### [SUPPLIED PASSAGE]
Let’s talk about Sydney Possuelo, the man you were profiling, himself. At times, he seems larger than life. Do you think that sort of character — however much he may alienate people sometimes — is necessary to lead a trip like this?

I think probably, in a certain sense, yes. Possuelo’s No. 2 was this guy, Paulo Welker, who was much more congenial — more of a nice guy who wanted people to like him and who got along with everyone — but an ineffectual leader. Nobody paid any attention to him whatsoever. The men rode rough-shod over him, didn’t pay attention to any of his orders, and didn’t have any respect for him. There is something to be said for a kind of iron-fisted leadership in which there is no questioning the authority of the guy in charge. There’s not much room for democracy in a journey like this, where you need to know where you’re going and how you’re going to get out. On the other hand, there were times when I sensed — and I think a lot of the men on the trip did, too — that there was a little bit of gratuitous cruelty.

Some readers might be surprised at how little anthropological interest Possuelo takes in the people he works so hard to protect. It’s something you seem to wonder about yourself, in the book. Did he ultimately convince you that his approach was right? Or do you think, in some ways, the trip represents a wasted opportunity: an arduous journey that may never be made again, with no attempt to learn new information about this isolated tribe?

I think he had a point. Indeed, considering how some anthropologists have traditionally worked in places like the Amazon, I think he had a really good point. It’s kind of like the social Heisenberg principle — that you can’t study a group without changing them. There’s no way you can really come to know anything about a tribe without living among them, and there’s no way you can do that without contacting them. That whole process would begin to unravel the culture that the anthropologist would be studying.

It did strike me as a little bit odd that Possuelo did not personally seem to have more curiosity about some of these things. In the time since the expedition, when I sought to raise the issue of whether this tribe belonged to the Pánoan language family — because it’s known that the Páno-speaking groups generally use blow guns, which is something that we found out as a result of this trip that was not known before — Possuelo cut me off before I even could get the question out of my mouth. He said: “I don’t care. I don’t want to know.”

What’s also interesting is that he knows a lot about indigenous people, but he makes the point time and again (and I think I’ve mentioned it a couple of times in the book) that he is solidly opposed to the notion of “going native” — participating in native ceremonies, or having himself painted, or any of those kinds of things. He maintains a respectful distance, and says, “Out of respect, I don’t enter into that kind of thing with the Indians I know.”

That hardly seems to get in the way of his rapport with them. You say he has an incredible ability to connect with the indigenous people — that his humor, in particular, always makes an impact.

Exactly. And it was so interesting to see how much more at ease he felt among them than among his own.

### [DATASET RECORDS]
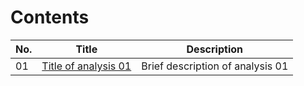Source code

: # Contents

<!-- Replace links with appropriate analysis .htmls below. They will need to be in the same folder as index.md (i.e. the docs/ directory). -->


| No. | Title | Description |
| --- | --- | --- | 
| 01 | [Title of analysis 01](01_analysis.html) | Brief description of analysis 01 |
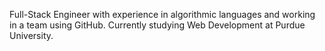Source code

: Full-Stack Engineer with experience in algorithmic languages and working in a team using GitHub. Currently studying Web Development at Purdue University.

### [EXPLORE THE MATERIAL]
[1] Who was Possuelo's No. 2, according to the interview about Sydney Possuelo?
[2] Reprint the source text of both entries in Block 1 line for line, leaving out the pictures.

### [ANSWERS TO EACH TASK]
[1] Paulo Welker.

[2]
Source code

: # Contents

<!-- Replace links with appropriate analysis .htmls below. They will need to be in the same folder as index.md (i.e. the docs/ directory). -->


| No. | Title | Description |
| --- | --- | --- | 
| 01 | [Title of analysis 01](01_analysis.html) | Brief description of analysis 01 |
Source code

: Full-Stack Engineer with experience in algorithmic languages and working in a team using GitHub. Currently studying Web Development at Purdue University.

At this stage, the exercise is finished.